When unripe, they offer an experience similar to sucking on a lemon. They can dry your mouth and, or offer a rustic feeling to the wine. Tannins are more important to red wines than white. The level of the tannins versus the fruit, as well as the ripeness and style of the tannins help shape a wines personality.

Northern Rhones can often be more tannic than the wines of south, requiring more aging. They can also live and evolve for decades longer in many cases.

Acidity is a key component in a wine. Acidity allows the wine to feel fresh and uplifting instead of flabby. Flabby wines do not feel good. They can be too sweet, with sensations similar to syrup. Too much acidity is not healthy for a wine either. The wine will taste and feel too bright and sharp.

Of course much of this is in the eye of the beholder, as some wines offer higher acidic profiles than others. Wines grown in warmer climates are naturally lower in acidity than fruit planted in cooler climates. Southern Rhone wines often experience higher temperatures during the growing season than the wines of the Northern Rhone Valley.

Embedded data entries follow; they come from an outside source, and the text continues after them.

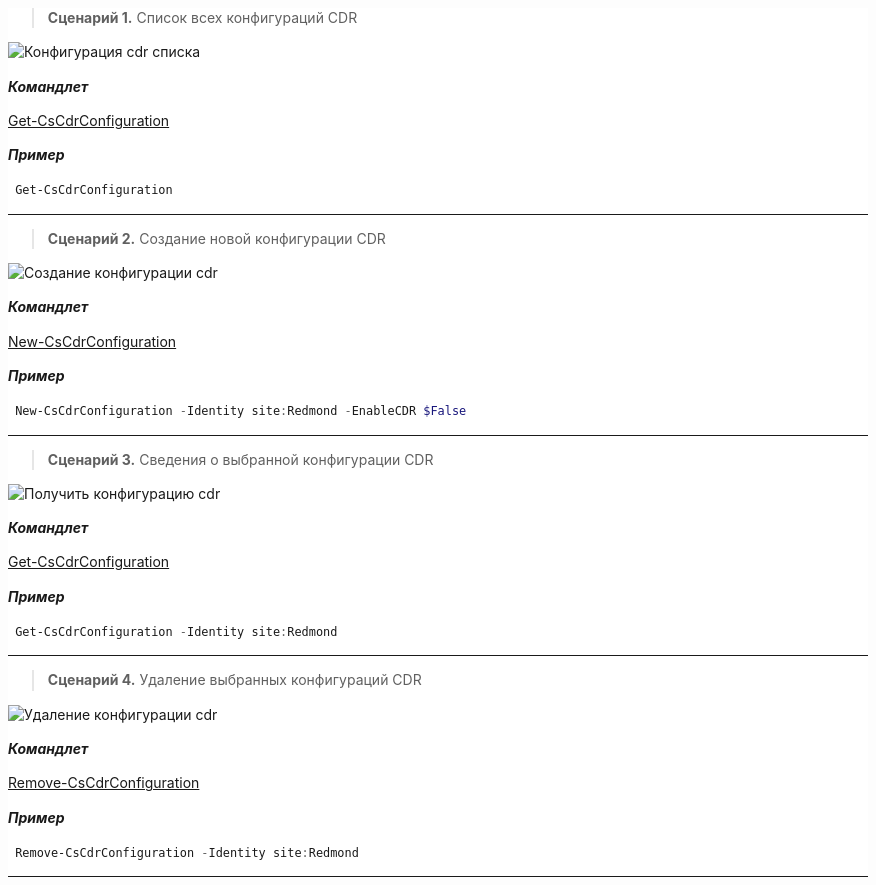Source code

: > **Сценарий 1.** Список всех конфигураций CDR

   ![Конфигурация cdr списка](./media/cdr-configurations-1.png)

***Командлет***

[Get-CsCdrConfiguration](/powershell/module/skype/get-cscdrconfiguration)

***Пример***

```powershell
 Get-CsCdrConfiguration
```

---

> **Сценарий 2.** Создание новой конфигурации CDR

   ![Создание конфигурации cdr](./media/cdr-configurations-2.png)

***Командлет***

[New-CsCdrConfiguration](/powershell/module/skype/new-cscdrconfiguration)  

***Пример***

```powershell
 New-CsCdrConfiguration -Identity site:Redmond -EnableCDR $False
```

---

> **Сценарий 3.** Сведения о выбранной конфигурации CDR

   ![Получить конфигурацию cdr](./media/cdr-configurations-3.png)

***Командлет***

[Get-CsCdrConfiguration](/powershell/module/skype/get-cscdrconfiguration)

***Пример***

```powershell
 Get-CsCdrConfiguration -Identity site:Redmond
```

---

> **Сценарий 4.** Удаление выбранных конфигураций CDR

   ![Удаление конфигурации cdr](./media/cdr-configurations-4.png)

***Командлет***

[Remove-CsCdrConfiguration](/powershell/module/skype/remove-cscdrconfiguration)

***Пример***

```powershell
 Remove-CsCdrConfiguration -Identity site:Redmond
```

---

Alcohol is the final part of the component trio. Alcohol is the product of fermentation. This natural process takes place when the sugars found in the fruit are converted to alcohol.

The level of sugar found in the berries is the main factor in determining the level of alcohol a particular wine will have. Grapes grown in warmer weather will naturally produce wines higher in alcohol. Some grape varieties will also ripen with higher sugar levels. For example, Grenache will always ripen with higher sugar levels than Syrah.